Spin Relaxation Times of Single-Wall Carbon Nanotubes

TL;DR

This study measures electron spin relaxation times in single-wall carbon nanotubes, revealing temperature-dependent behaviors linked to conduction electron interactions and spin dynamics, with implications for understanding spin transport in nanotubes.

Contribution

First direct measurement of both $T_1$ and $T_2$ relaxation times in single-wall carbon nanotubes across a broad temperature range.

Findings

$T_1^{-1}$ increases linearly with temperature, following Korringa law.

$T_2^{-1}$ decreases with temperature, indicating motional narrowing.

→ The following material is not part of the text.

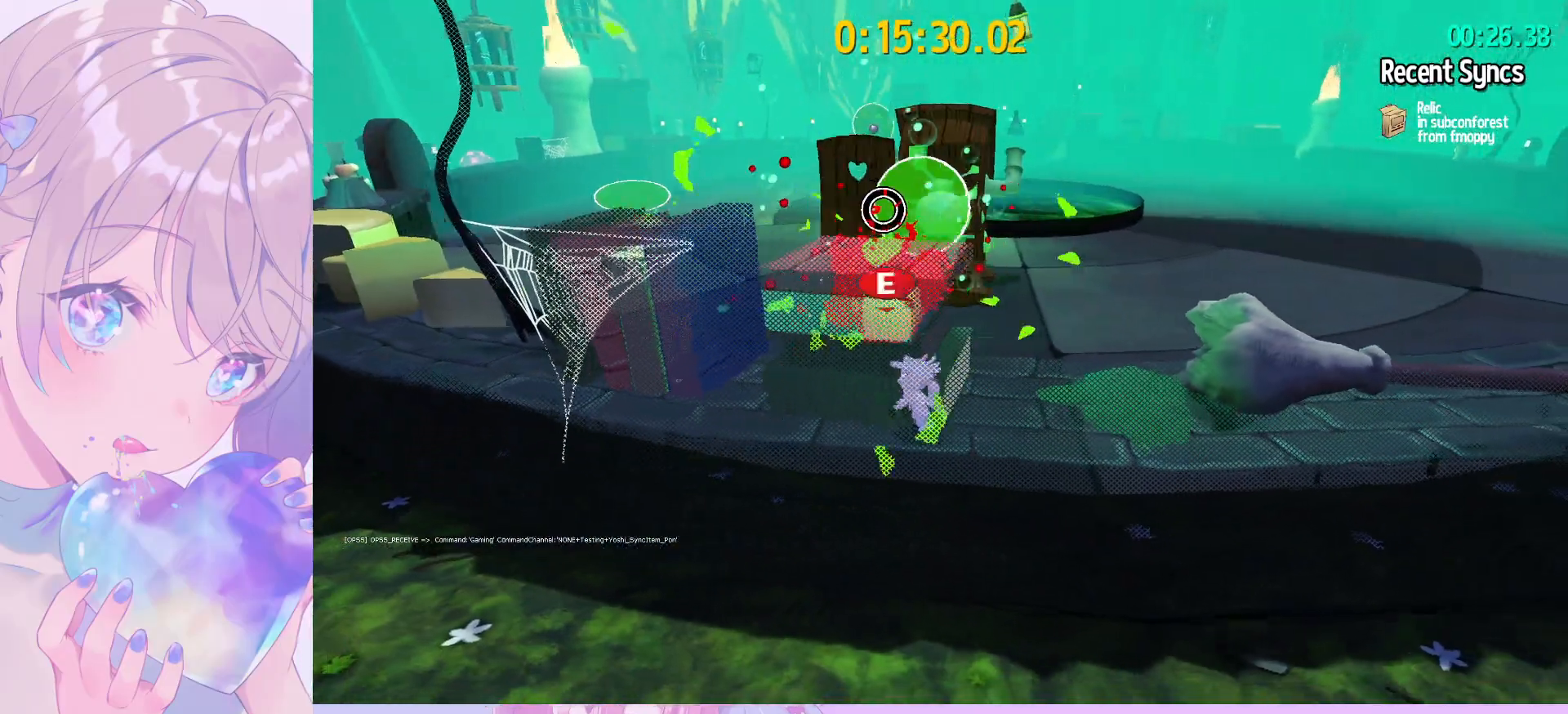
{"keys": ["d", "shift", "w"], "mouse": [], "mouse_move": "still", "events": [[117, "shift", "down"], [117, "w", "down"], [167, "a", "up"], [167, "e", "up"], [267, "d", "down"]]}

Hopping frequency of spins is approximately 285 GHz.

Abstract

We have measured temperature ($T$)- and power-dependent electron spin resonance in bulk single-wall carbon nanotubes to determine both the spin-lattice and spin-spin relaxation times, $T_1$ and $T_2$. We observe that $T_1^{-1}$ increases linearly with $T$ from 4 to 100 K, whereas $T_2^{-1}$ {\em decreases} by over a factor of two when $T$ is increased from 3 to 300 K. We interpret the $T_1^{-1} \propto T$ trend as spin-lattice relaxation via interaction with conduction electrons (Korringa law) and the decreasing $T$ dependence of $T_2^{-1}$ as motional narrowing. By analyzing the latter, we find the spin hopping frequency to be 285 GHz. Last, we show that the Dysonian lineshape asymmetry follows a three-dimensional variable-range hopping behavior from 3 to 20 K; from this scaling relation, we extract a localization length of the hopping spins to be $\sim$100 nm.